In retrospect, yeah, it kills a lot of the wonder, but it was assumed across the board if you were playing 3rd edition settings. And don't get me started on "the Realms has too many high level characters" when the default population statistics in 3rd edition actually mandated high priests and archmages in every major city.
Speaking of specialty magic shops, I just recently put together an aquatically themed one :)
ReplyDeletehttp://billygoes.blogspot.co.il/2014/11/high-end-fishing-gear-for-dnd.html
There are different ways to handle this... but yes, I too would never have a "Famous Uncle Al's Fantastical Sword Emporium" that has shelves full of magic weapons and armor.
ReplyDeleteErik's suggestions are perfect -- apothecaries for magical potions and odd or rare spell components, hedge wizards for simple spell scrolls, etc...
But, when the PCs want a specific powerful magic item, the only way I might allow them to "purchase" is if they brought together the appropriate "sub contractors" to put together the components...
That means a master armorer or leatherworker to craft a masterwork item and mages powerful enough to cast the magic required for enchanting.
Finding a skilled artisan may not be that hard, but finding a wizard with the skills to enchant (and willing to work for reasonable prices) might be exceptionally difficult.
Often the way I handle this situation is to have a convenient travelling mage show up who is willing to make deals usually through barter, but also through straight up purchase. The catch being that there is no way to properly verify the quality of the goods, nor is there anyway to guarantee value for dollar... as they say, its a captive market in that situation and the players can not call foul.
ReplyDeleteI believe I addressed this partially in an earlier answer, but I don't mind having dealers in large cities that trade in the lesser one shot items... potions, scrolls, maybe a magic reusable tanglefoot bag with 5 charges max. Especially in a large city with any sort of magically oriented university. If there is such an organization, then the students will be producing surplus goods as a side effect of their training. What better way to fund the college and prevent the local noble from gaining any control. Patrick Rothfuss' The Name of the Wind presents an excellent example of this.

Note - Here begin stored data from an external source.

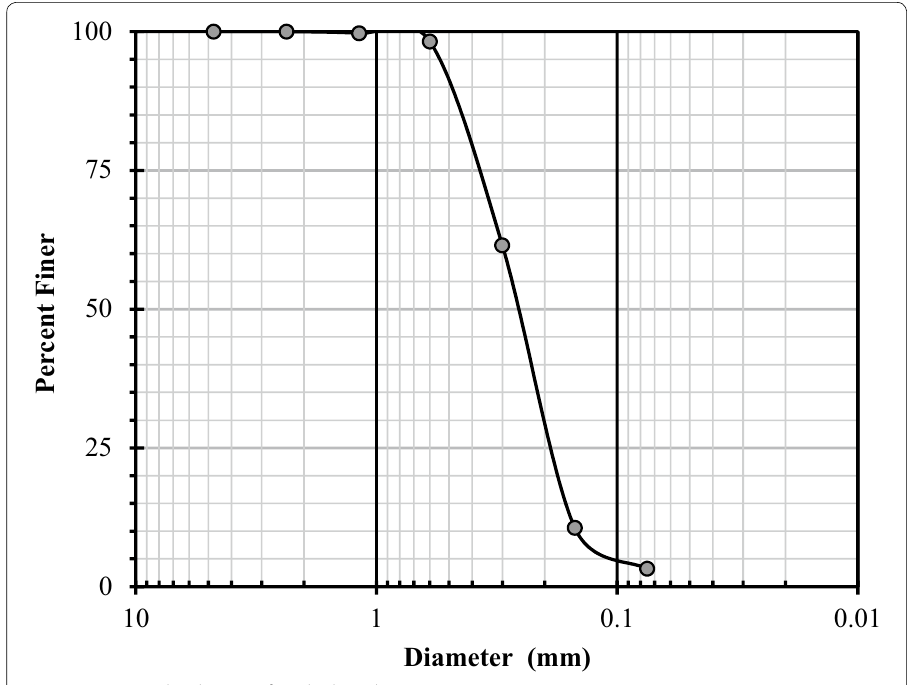
Fig. 1 Grain size distribution of studied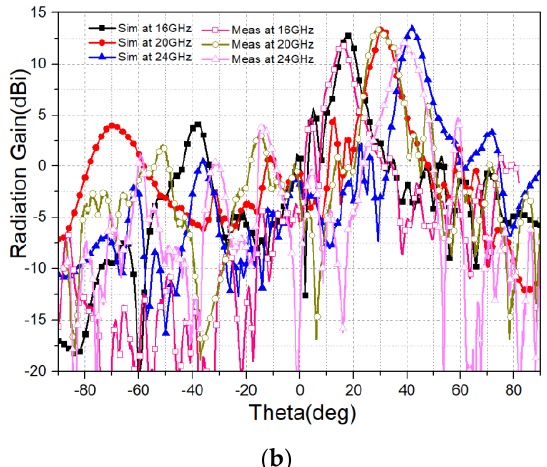
Figure 12. Simulated and measured radiation patterns of the SSPP LWA. ( a ) Simulated and measured radiation patterns at 8 GHz, 10 GHz and 12 GHz. ( b ) Simulated and measured radiation patterns at 16 GHz, 20 GHz and 24 GHz.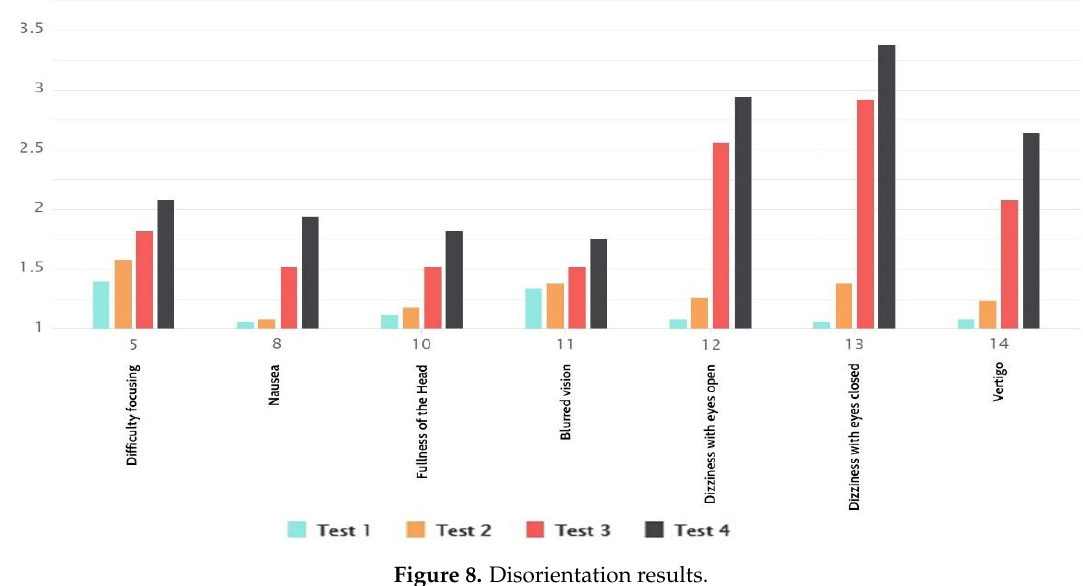
Figure 8. Disorientation results.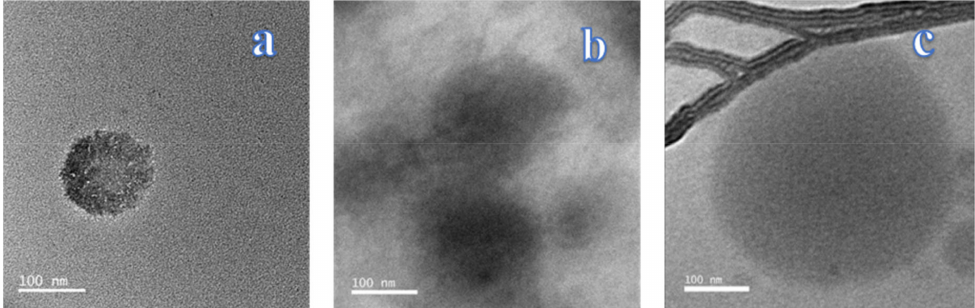
Figure 2. Transmission Electron Microscopy (TEM) images of OEO-loaded NE I ( a ) NE II ( b ) and NE III ( c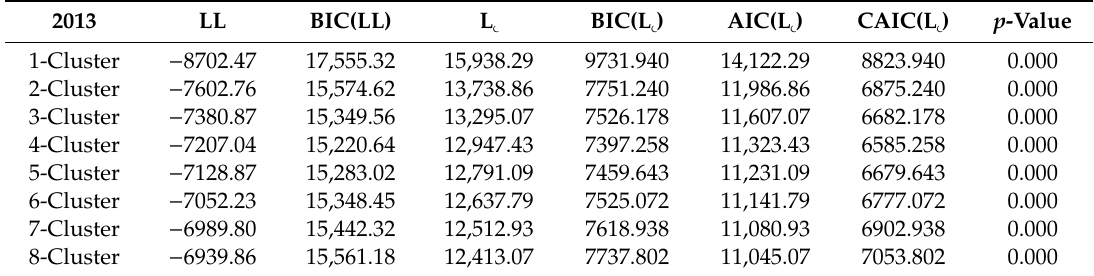
Table 2. Results of the Test for the Estimated Cluster Models in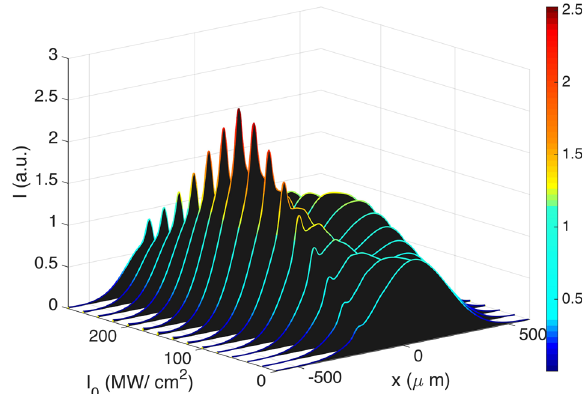
Fig. 6 Numerically simulated sections of the fundamental frequency (FF) component of the twin spotlight beam (TSB) vs. the input intensity I0. The images have been collected after propagation of 30 mm. The color bar relates to the light peak intensity (normalized with the encircling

On the other hand, I have always disliked the idea that more powerful items could be purchased off the rack... that just defeats the purpose of Magic as the Mysterious and Arcane Power. When Walmart stocks +3 dragon slaying swords, then it is time to change the campaign. That is where the surplus magic items that are looted come in -- they are best bartered with the correct artisan to create the desired new item. Part of the cost is sacrificing current items to be used as raw materials in the new construction.
But ultimately, it is also dependent upon how your world is arranged -- if magic is very rare, then magic items will not be readily available in any format. Whereas if you run a more steammagic world where magic has replaced science for duplicating most modern conveniences, then a magic shop is much more likely to be present.
As an aside, I want to point out that the key thing that turned me off of 4th edition was the foolish attempt to state that magic had no true marketable quality... Trying to dictate that magic could not be sold for a profit demonstrated to me a complete failure to understand that supply and demand will always drive pricing, no matter what the rule books says... Just look at the collectible market IRL -- someone is always willing to pay much more we would expect for the right item just because it carries the right logo, and the buyer has a soft spot for it. So I will restate that magic shops are viable as long as they are correct for your setting... if you don't set expectations for them to be present, the players won't depend on them to make their lives easier.